*TO-DO ITEM*. Find the string "способы" in the records and copy each line where it occurs.

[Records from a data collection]
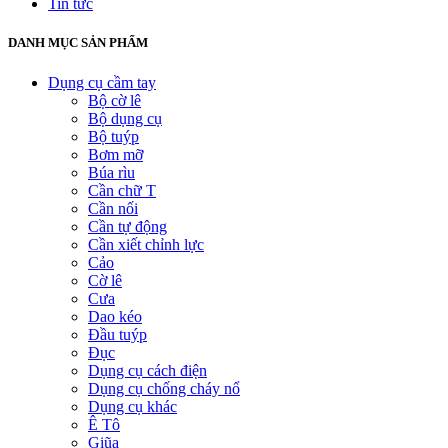
Tin tức
DANH MỤC SẢN PHẨM
Dụng cụ cầm tay
Bộ cờ lê
Bộ dụng cụ
Bộ tuýp
Bơm mỡ
Búa rìu
Cần chữ T
Cần nối
Cần tự động
Cần xiết chỉnh lực
Cảo
Cờ lê
Cưa
Dao kéo
Đầu tuýp
Đục
Dụng cụ cách điện
Dụng cụ chống cháy nổ
Dụng cụ khác
Ê Tô
Giũa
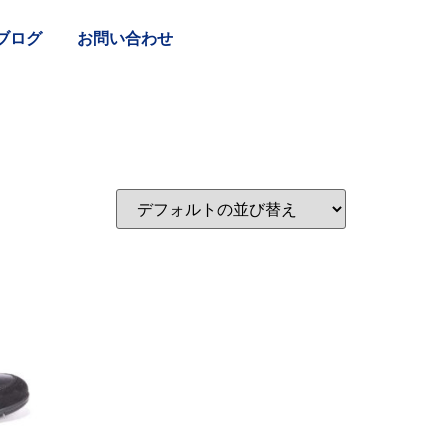
ブログ
お問い合わせ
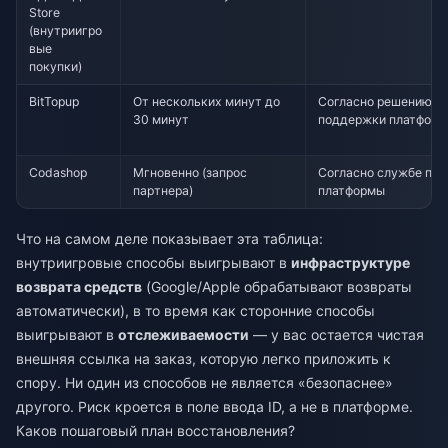
Store
(внутриигро
вые
покупки)
BitTopup
От нескольких минут до
Согласно решению с
30 минут
поддержки платфор
Codashop
Мгновенно (запрос
Согласно службе по
партнера)
платформы
Что на самом деле показывает эта таблица:
внутриигровые способы выигрывают в
инфраструктуре
возврата средств
(Google/Apple обрабатывают возвраты
автоматически), в то время как сторонние способы
выигрывают в
отслеживаемости
— у вас остается чистая
внешняя ссылка на заказ, которую легко приложить к
спору. Ни один из способов не является «безопаснее»
другого. Риск кроется в поле ввода ID, а не в платформе.
Каков пошаговый план восстановления?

*RESPONSE*.
внутриигровые способы выигрывают в
автоматически), в то время как сторонние способы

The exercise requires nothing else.